> _WHAT YOU SHOULD DO_: Which lines of the entries below contain the string "collateral"? Copy each one.

Data extracted from a collection:
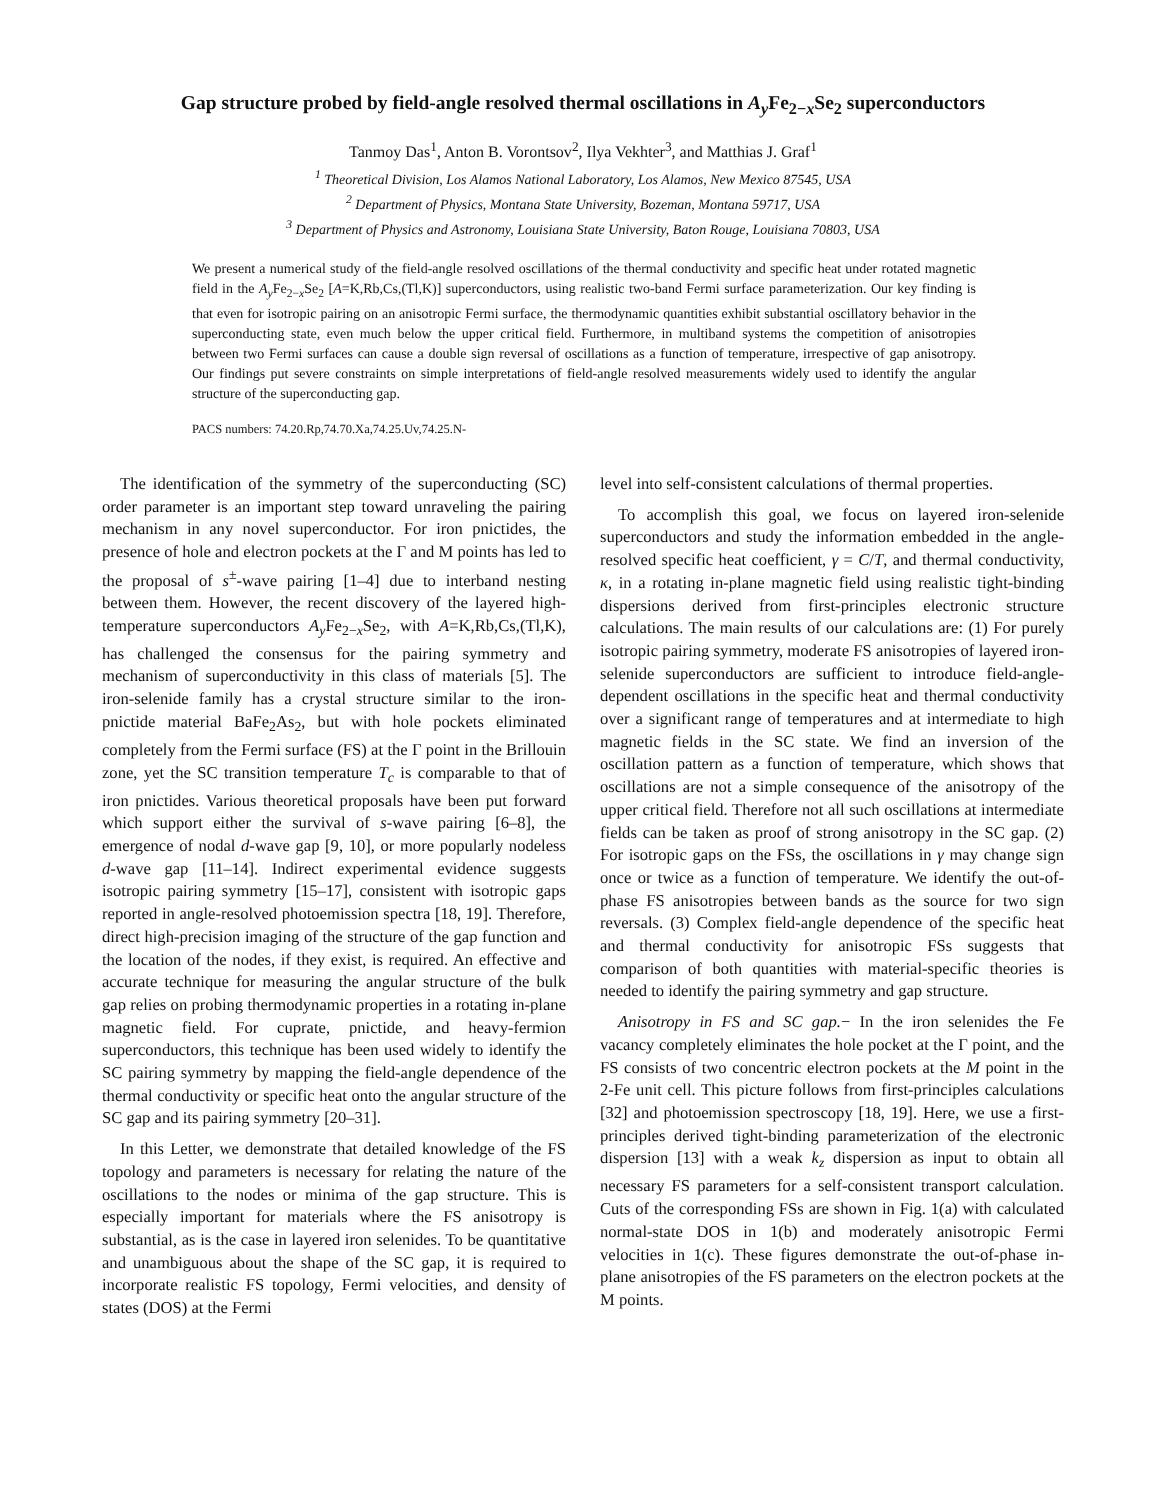Gap structure probed by field-angle resolved thermal oscillations in A<sub>y</sub> Fe<sub>2−x</sub>Se<sub>2</sub> superconductors
Tanmoy Das<sup>1</sup>, Anton B. Vorontsov<sup>2</sup>, Ilya Vekhter<sup>3</sup>, and Matthias J. Graf<sup>1</sup>
<sup>1</sup> Theoretical Division, Los Alamos National Laboratory, Los Alamos, New Mexico 87545, USA
<sup>2</sup> Department of Physics, Montana State University, Bozeman, Montana 59717, USA
<sup>3</sup> Department of Physics and Astronomy, Louisiana State University, Baton Rouge, Louisiana 70803, USA
We present a numerical study of the field-angle resolved oscillations of the thermal conductivity and specific heat under rotated magnetic field in the A<sub>y</sub> Fe<sub>2−x</sub>Se<sub>2</sub> [A=K,Rb,Cs,(Tl,K)] superconductors, using realistic two-band Fermi surface parameterization. Our key finding is that even for isotropic pairing on an anisotropic Fermi surface, the thermodynamic quantities exhibit substantial oscillatory behavior in the superconducting state, even much below the upper critical field. Furthermore, in multiband systems the competition of anisotropies between two Fermi surfaces can cause a double sign reversal of oscillations as a function of temperature, irrespective of gap anisotropy. Our findings put severe constraints on simple interpretations of field-angle resolved measurements widely used to identify the angular structure of the superconducting gap.
PACS numbers: 74.20.Rp,74.70.Xa,74.25.Uv,74.25.N-
The identification of the symmetry of the superconducting (SC) order parameter is an important step toward unraveling the pairing mechanism in any novel superconductor. For iron pnictides, the presence of hole and electron pockets at the Γ and M points has led to the proposal of s<sup>±</sup>-wave pairing [1–4] due to interband nesting between them. However, the recent discovery of the layered high-temperature superconductors A<sub>y</sub> Fe<sub>2−x</sub>Se<sub>2</sub>, with A=K,Rb,Cs,(Tl,K), has challenged the consensus for the pairing symmetry and mechanism of superconductivity in this class of materials [5]. The iron-selenide family has a crystal structure similar to the iron-pnictide material BaFe<sub>2</sub>As<sub>2</sub>, but with hole pockets eliminated completely from the Fermi surface (FS) at the Γ point in the Brillouin zone, yet the SC transition temperature T<sub>c</sub> is comparable to that of iron pnictides. Various theoretical proposals have been put forward which support either the survival of s-wave pairing [6–8], the emergence of nodal d-wave gap [9, 10], or more popularly nodeless d-wave gap [11–14]. Indirect experimental evidence suggests isotropic pairing symmetry [15–17], consistent with isotropic gaps reported in angle-resolved photoemission spectra [18, 19]. Therefore, direct high-precision imaging of the structure of the gap function and the location of the nodes, if they exist, is required. An effective and accurate technique for measuring the angular structure of the bulk gap relies on probing thermodynamic properties in a rotating in-plane magnetic field. For cuprate, pnictide, and heavy-fermion superconductors, this technique has been used widely to identify the SC pairing symmetry by mapping the field-angle dependence of the thermal conductivity or specific heat onto the angular structure of the SC gap and its pairing symmetry [20–31].
In this Letter, we demonstrate that detailed knowledge of the FS topology and parameters is necessary for relating the nature of the oscillations to the nodes or minima of the gap structure. This is especially important for materials where the FS anisotropy is substantial, as is the case in layered iron selenides. To be quantitative and unambiguous about the shape of the SC gap, it is required to incorporate realistic FS topology, Fermi velocities, and density of states (DOS) at the Fermi
level into self-consistent calculations of thermal properties.
To accomplish this goal, we focus on layered iron-selenide superconductors and study the information embedded in the angle-resolved specific heat coefficient, γ = C/T, and thermal conductivity, κ, in a rotating in-plane magnetic field using realistic tight-binding dispersions derived from first-principles electronic structure calculations. The main results of our calculations are: (1) For purely isotropic pairing symmetry, moderate FS anisotropies of layered iron-selenide superconductors are sufficient to introduce field-angle-dependent oscillations in the specific heat and thermal conductivity over a significant range of temperatures and at intermediate to high magnetic fields in the SC state. We find an inversion of the oscillation pattern as a function of temperature, which shows that oscillations are not a simple consequence of the anisotropy of the upper critical field. Therefore not all such oscillations at intermediate fields can be taken as proof of strong anisotropy in the SC gap. (2) For isotropic gaps on the FSs, the oscillations in γ may change sign once or twice as a function of temperature. We identify the out-of-phase FS anisotropies between bands as the source for two sign reversals. (3) Complex field-angle dependence of the specific heat and thermal conductivity for anisotropic FSs suggests that comparison of both quantities with material-specific theories is needed to identify the pairing symmetry and gap structure.
Anisotropy in FS and SC gap.− In the iron selenides the Fe vacancy completely eliminates the hole pocket at the Γ point, and the FS consists of two concentric electron pockets at the M point in the 2-Fe unit cell. This picture follows from first-principles calculations [32] and photoemission spectroscopy [18, 19]. Here, we use a first-principles derived tight-binding parameterization of the electronic dispersion [13] with a weak k<sub>z</sub> dispersion as input to obtain all necessary FS parameters for a self-consistent transport calculation. Cuts of the corresponding FSs are shown in Fig. 1(a) with calculated normal-state DOS in 1(b) and moderately anisotropic Fermi velocities in 1(c). These figures demonstrate the out-of-phase in-plane anisotropies of the FS parameters on the electron pockets at the M points.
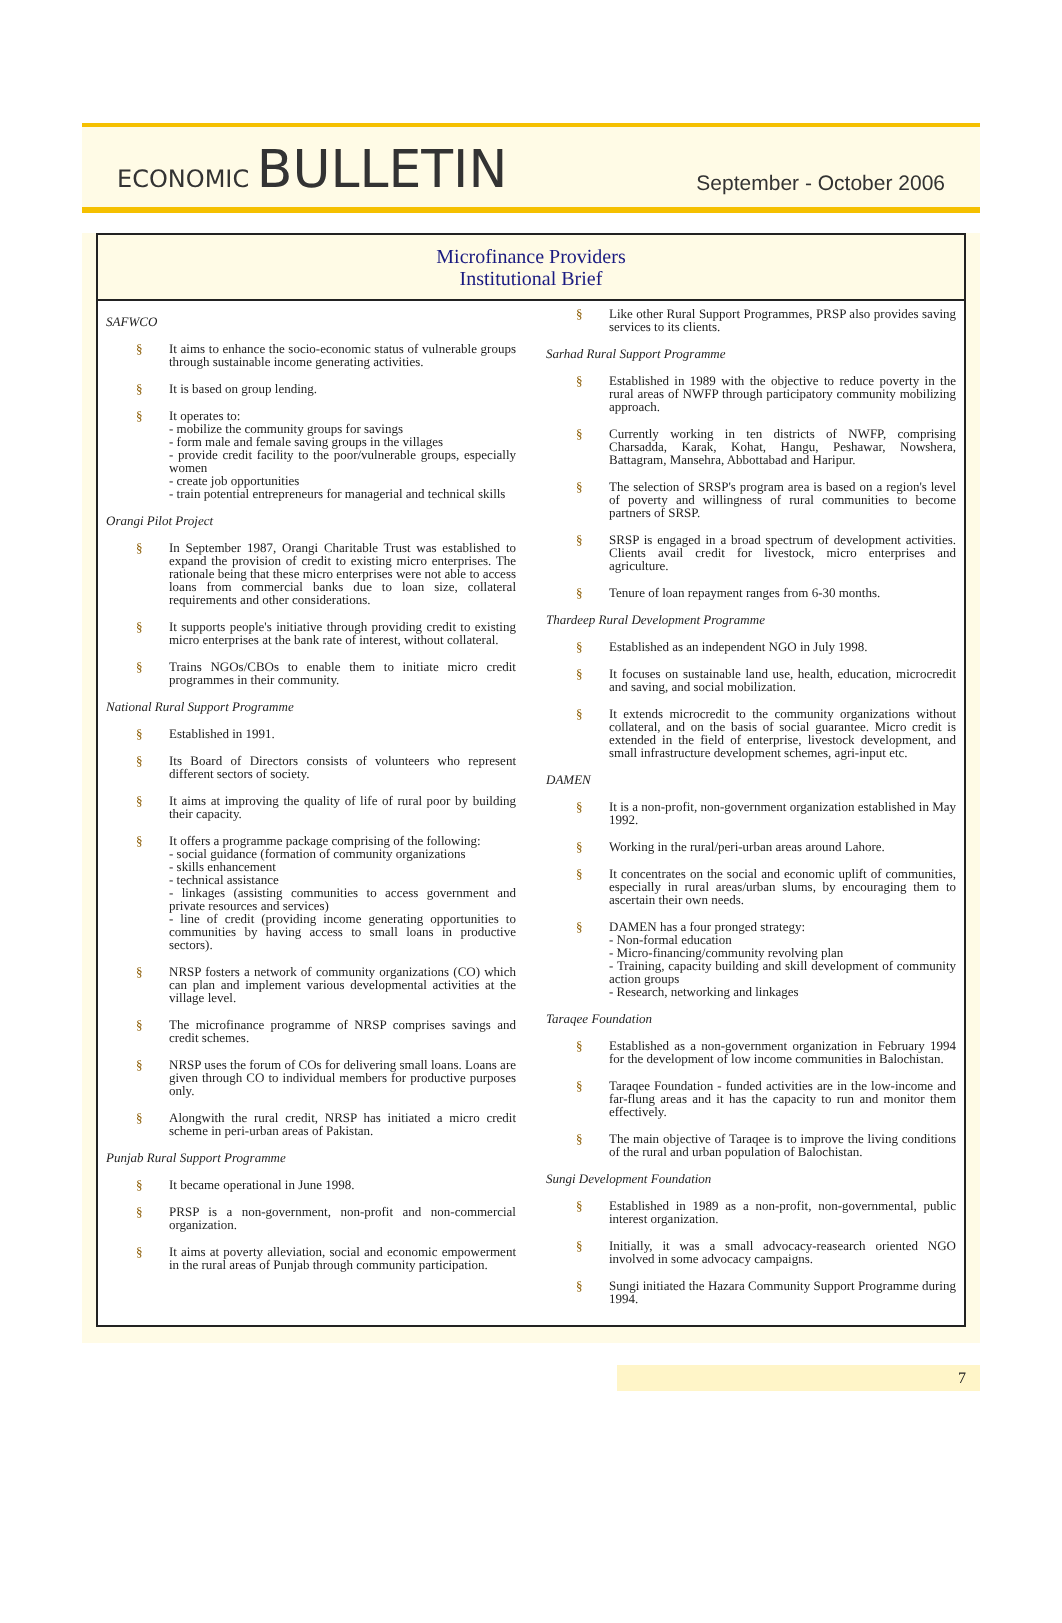ECONOMIC BULLETIN
September - October 2006
Microfinance Providers
Institutional Brief
SAFWCO
§ It aims to enhance the socio-economic status of vulnerable groups through sustainable income generating activities.
§ It is based on group lending.
§ It operates to:
- mobilize the community groups for savings
- form male and female saving groups in the villages
- provide credit facility to the poor/vulnerable groups, especially women
- create job opportunities
- train potential entrepreneurs for managerial and technical skills
Orangi Pilot Project
§ In September 1987, Orangi Charitable Trust was established to expand the provision of credit to existing micro enterprises. The rationale being that these micro enterprises were not able to access loans from commercial banks due to loan size, collateral requirements and other considerations.
§ It supports people's initiative through providing credit to existing micro enterprises at the bank rate of interest, without collateral.
§ Trains NGOs/CBOs to enable them to initiate micro credit programmes in their community.
National Rural Support Programme
§ Established in 1991.
§ Its Board of Directors consists of volunteers who represent different sectors of society.
§ It aims at improving the quality of life of rural poor by building their capacity.
§ It offers a programme package comprising of the following:
- social guidance (formation of community organizations
- skills enhancement
- technical assistance
- linkages (assisting communities to access government and private resources and services)
- line of credit (providing income generating opportunities to communities by having access to small loans in productive sectors).
§ NRSP fosters a network of community organizations (CO) which can plan and implement various developmental activities at the village level.
§ The microfinance programme of NRSP comprises savings and credit schemes.
§ NRSP uses the forum of COs for delivering small loans. Loans are given through CO to individual members for productive purposes only.
§ Alongwith the rural credit, NRSP has initiated a micro credit scheme in peri-urban areas of Pakistan.
Punjab Rural Support Programme
§ It became operational in June 1998.
§ PRSP is a non-government, non-profit and non-commercial organization.
§ It aims at poverty alleviation, social and economic empowerment in the rural areas of Punjab through community participation.
§ Like other Rural Support Programmes, PRSP also provides saving services to its clients.
Sarhad Rural Support Programme
§ Established in 1989 with the objective to reduce poverty in the rural areas of NWFP through participatory community mobilizing approach.
§ Currently working in ten districts of NWFP, comprising Charsadda, Karak, Kohat, Hangu, Peshawar, Nowshera, Battagram, Mansehra, Abbottabad and Haripur.
§ The selection of SRSP's program area is based on a region's level of poverty and willingness of rural communities to become partners of SRSP.
§ SRSP is engaged in a broad spectrum of development activities. Clients avail credit for livestock, micro enterprises and agriculture.
§ Tenure of loan repayment ranges from 6-30 months.
Thardeep Rural Development Programme
§ Established as an independent NGO in July 1998.
§ It focuses on sustainable land use, health, education, microcredit and saving, and social mobilization.
§ It extends microcredit to the community organizations without collateral, and on the basis of social guarantee. Micro credit is extended in the field of enterprise, livestock development, and small infrastructure development schemes, agri-input etc.
DAMEN
§ It is a non-profit, non-government organization established in May 1992.
§ Working in the rural/peri-urban areas around Lahore.
§ It concentrates on the social and economic uplift of communities, especially in rural areas/urban slums, by encouraging them to ascertain their own needs.
§ DAMEN has a four pronged strategy:
- Non-formal education
- Micro-financing/community revolving plan
- Training, capacity building and skill development of community action groups
- Research, networking and linkages
Taraqee Foundation
§ Established as a non-government organization in February 1994 for the development of low income communities in Balochistan.
§ Taraqee Foundation - funded activities are in the low-income and far-flung areas and it has the capacity to run and monitor them effectively.
§ The main objective of Taraqee is to improve the living conditions of the rural and urban population of Balochistan.
Sungi Development Foundation
§ Established in 1989 as a non-profit, non-governmental, public interest organization.
§ Initially, it was a small advocacy-reasearch oriented NGO involved in some advocacy campaigns.
§ Sungi initiated the Hazara Community Support Programme during 1994.
7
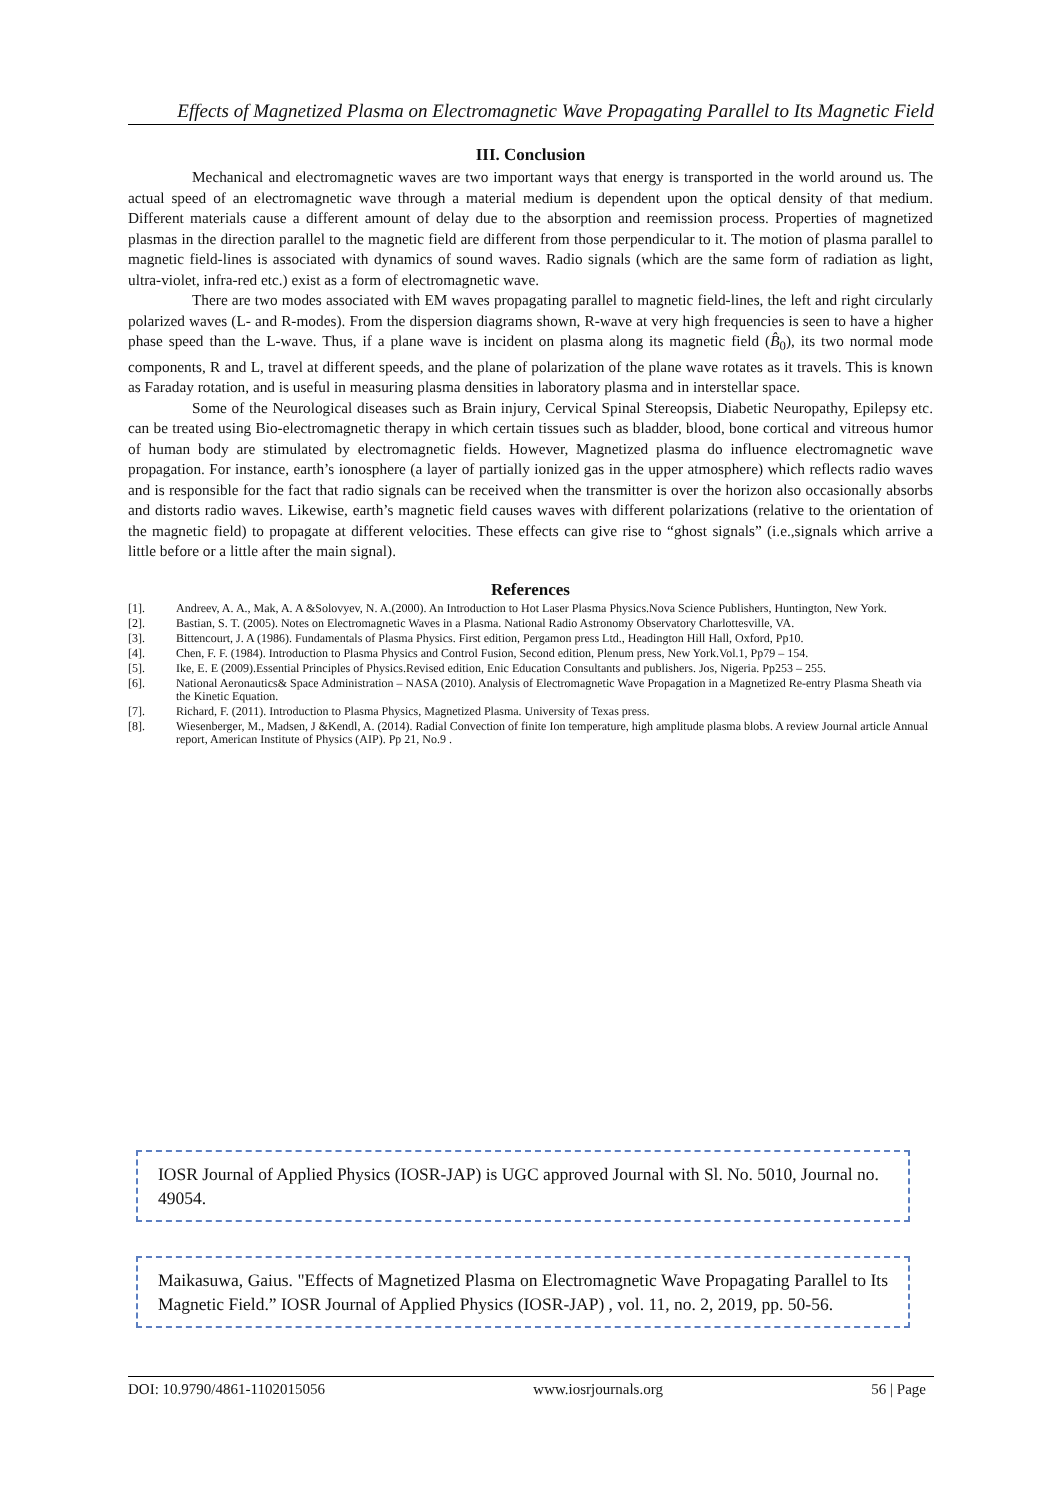Effects of Magnetized Plasma on Electromagnetic Wave Propagating Parallel to Its Magnetic Field
III. Conclusion
Mechanical and electromagnetic waves are two important ways that energy is transported in the world around us. The actual speed of an electromagnetic wave through a material medium is dependent upon the optical density of that medium. Different materials cause a different amount of delay due to the absorption and reemission process. Properties of magnetized plasmas in the direction parallel to the magnetic field are different from those perpendicular to it. The motion of plasma parallel to magnetic field-lines is associated with dynamics of sound waves. Radio signals (which are the same form of radiation as light, ultra-violet, infra-red etc.) exist as a form of electromagnetic wave.
There are two modes associated with EM waves propagating parallel to magnetic field-lines, the left and right circularly polarized waves (L- and R-modes). From the dispersion diagrams shown, R-wave at very high frequencies is seen to have a higher phase speed than the L-wave. Thus, if a plane wave is incident on plasma along its magnetic field (B̂<sub>0</sub>), its two normal mode components, R and L, travel at different speeds, and the plane of polarization of the plane wave rotates as it travels. This is known as Faraday rotation, and is useful in measuring plasma densities in laboratory plasma and in interstellar space.
Some of the Neurological diseases such as Brain injury, Cervical Spinal Stereopsis, Diabetic Neuropathy, Epilepsy etc. can be treated using Bio-electromagnetic therapy in which certain tissues such as bladder, blood, bone cortical and vitreous humor of human body are stimulated by electromagnetic fields. However, Magnetized plasma do influence electromagnetic wave propagation. For instance, earth’s ionosphere (a layer of partially ionized gas in the upper atmosphere) which reflects radio waves and is responsible for the fact that radio signals can be received when the transmitter is over the horizon also occasionally absorbs and distorts radio waves. Likewise, earth’s magnetic field causes waves with different polarizations (relative to the orientation of the magnetic field) to propagate at different velocities. These effects can give rise to “ghost signals” (i.e.,signals which arrive a little before or a little after the main signal).
References
[1]. Andreev, A. A., Mak, A. A &Solovyev, N. A.(2000). An Introduction to Hot Laser Plasma Physics.Nova Science Publishers, Huntington, New York.
[2]. Bastian, S. T. (2005). Notes on Electromagnetic Waves in a Plasma. National Radio Astronomy Observatory Charlottesville, VA.
[3]. Bittencourt, J. A (1986). Fundamentals of Plasma Physics. First edition, Pergamon press Ltd., Headington Hill Hall, Oxford, Pp10.
[4]. Chen, F. F. (1984). Introduction to Plasma Physics and Control Fusion, Second edition, Plenum press, New York.Vol.1, Pp79 – 154.
[5]. Ike, E. E (2009).Essential Principles of Physics.Revised edition, Enic Education Consultants and publishers. Jos, Nigeria. Pp253 – 255.
[6]. National Aeronautics& Space Administration – NASA (2010). Analysis of Electromagnetic Wave Propagation in a Magnetized Re-entry Plasma Sheath via the Kinetic Equation.
[7]. Richard, F. (2011). Introduction to Plasma Physics, Magnetized Plasma. University of Texas press.
[8]. Wiesenberger, M., Madsen, J &Kendl, A. (2014). Radial Convection of finite Ion temperature, high amplitude plasma blobs. A review Journal article Annual report, American Institute of Physics (AIP). Pp 21, No.9 .
IOSR Journal of Applied Physics (IOSR-JAP) is UGC approved Journal with Sl. No. 5010, Journal no. 49054.
Maikasuwa, Gaius. "Effects of Magnetized Plasma on Electromagnetic Wave Propagating Parallel to Its Magnetic Field.” IOSR Journal of Applied Physics (IOSR-JAP) , vol. 11, no. 2, 2019, pp. 50-56.
DOI: 10.9790/4861-1102015056 www.iosrjournals.org 56 | Page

> _ANSWER TO THE PROBLEM_:
§ In September 1987, Orangi Charitable Trust was established to expand the provision of credit to existing micro enterprises. The rationale being that these micro enterprises were not able to access loans from commercial banks due to loan size, collateral requirements and other considerations.
§ It supports people's initiative through providing credit to existing micro enterprises at the bank rate of interest, without collateral.
§ It extends microcredit to the community organizations without collateral, and on the basis of social guarantee. Micro credit is extended in the field of enterprise, livestock development, and small infrastructure development schemes, agri-input etc.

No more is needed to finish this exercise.